→ **Task goal**
Recast the lines from the one containing "Write lens after" through the end of the records below as a JSON list of strings, one string per line, with blank lines and pictures left out.

→ **Items from a data source**
┏━━

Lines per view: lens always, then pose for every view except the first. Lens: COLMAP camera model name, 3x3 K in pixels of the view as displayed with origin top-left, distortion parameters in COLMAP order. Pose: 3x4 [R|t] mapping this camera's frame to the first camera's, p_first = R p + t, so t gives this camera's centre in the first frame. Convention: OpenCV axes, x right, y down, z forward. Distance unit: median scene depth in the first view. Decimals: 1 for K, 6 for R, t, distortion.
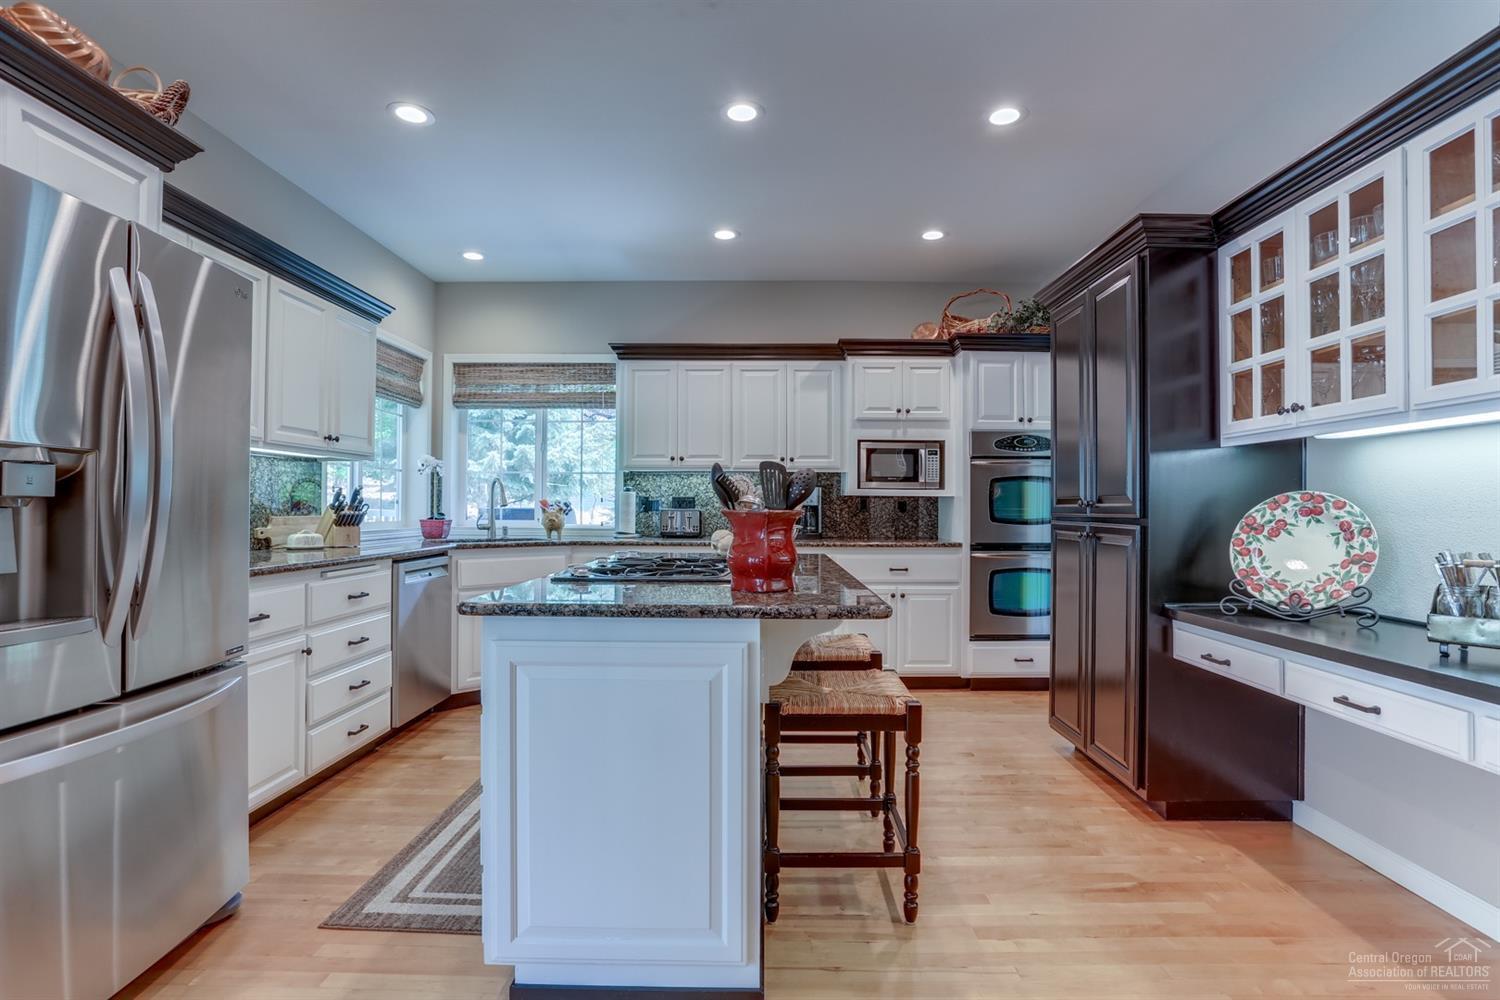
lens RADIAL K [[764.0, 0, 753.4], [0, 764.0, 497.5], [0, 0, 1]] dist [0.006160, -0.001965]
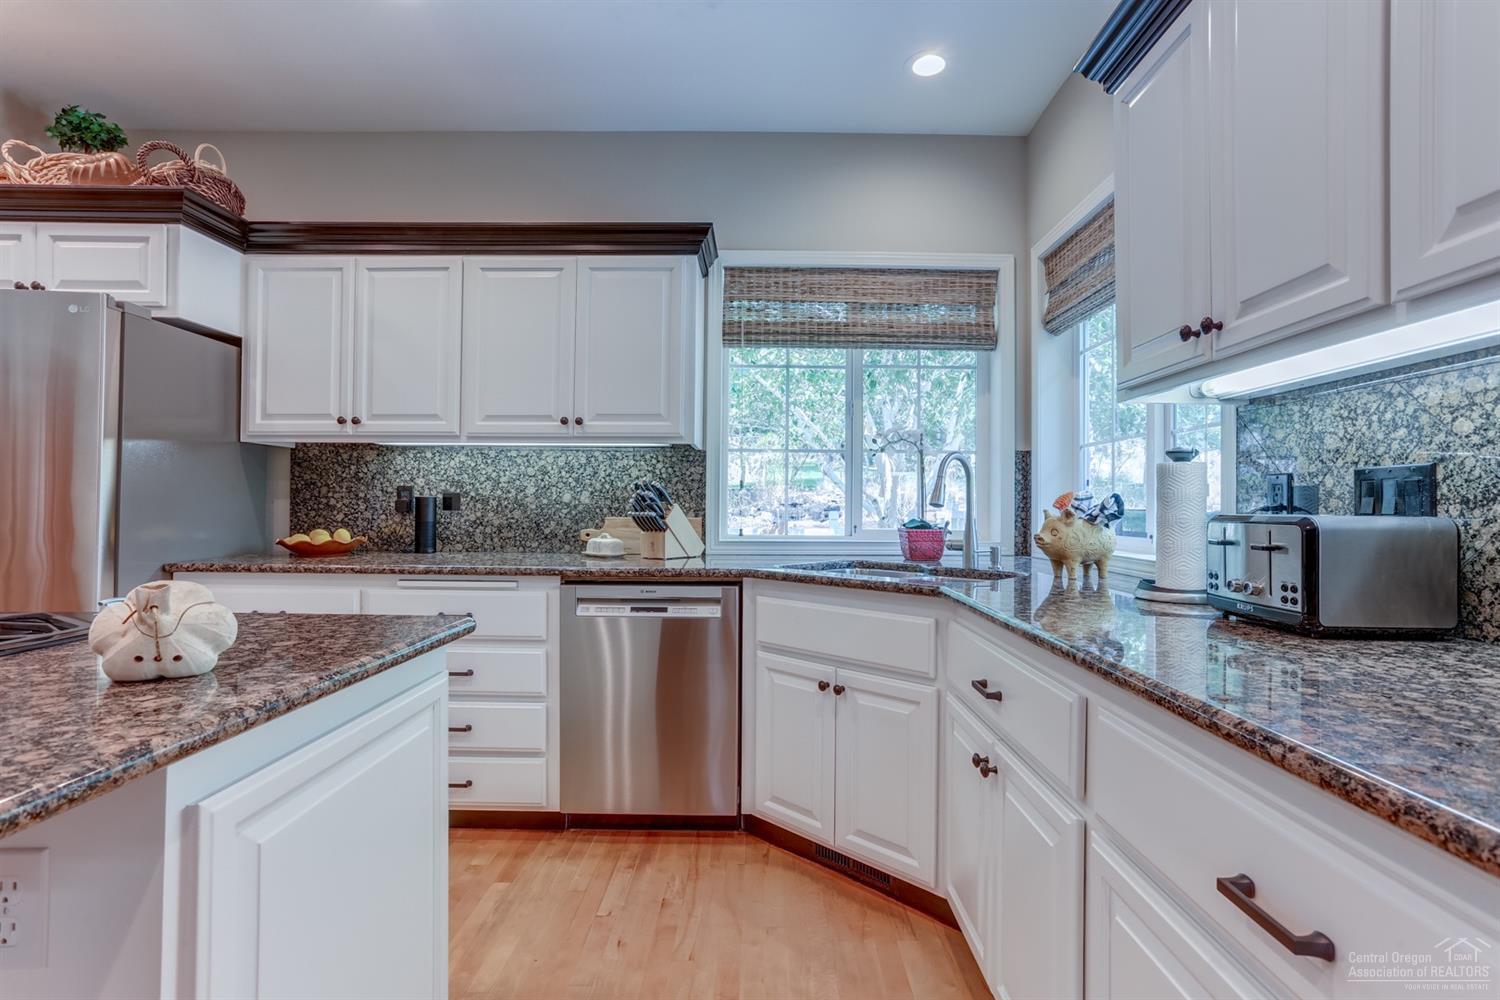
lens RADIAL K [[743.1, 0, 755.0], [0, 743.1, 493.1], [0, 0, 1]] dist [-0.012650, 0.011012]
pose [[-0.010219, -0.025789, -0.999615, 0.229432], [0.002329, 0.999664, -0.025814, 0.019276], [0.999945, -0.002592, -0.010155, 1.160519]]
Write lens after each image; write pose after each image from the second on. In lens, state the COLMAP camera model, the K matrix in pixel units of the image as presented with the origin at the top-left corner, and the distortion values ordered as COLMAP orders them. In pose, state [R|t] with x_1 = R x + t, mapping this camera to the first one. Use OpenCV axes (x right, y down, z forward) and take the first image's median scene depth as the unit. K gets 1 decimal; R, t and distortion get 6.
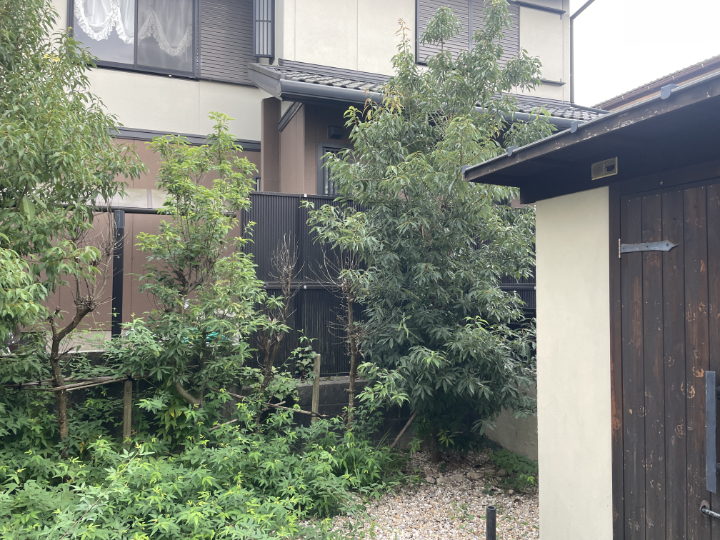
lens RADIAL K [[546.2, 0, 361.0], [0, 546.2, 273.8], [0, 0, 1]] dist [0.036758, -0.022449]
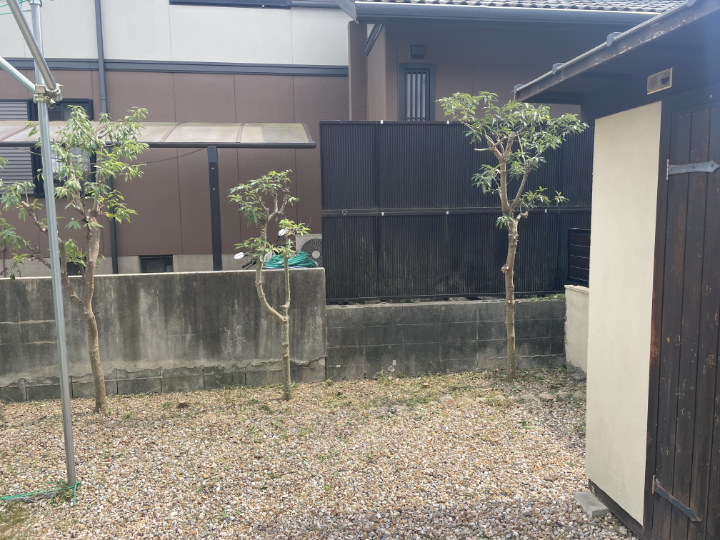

┗━━

→ **Answer for the task**
[
  "Write lens after each image; write pose after each image from the second on. In lens, state the COLMAP camera model, the K matrix in pixel units of the image as presented with the origin at the top-left corner, and the distortion values ordered as COLMAP orders them. In pose, state [R|t] with x_1 = R x + t, mapping this camera to the first one. Use OpenCV axes (x right, y down, z forward) and take the first image's median scene depth as the unit. K gets 1 decimal; R, t and distortion get 6.",
  "lens RADIAL K [[546.2, 0, 361.0], [0, 546.2, 273.8], [0, 0, 1]] dist [0.036758, -0.022449]"
]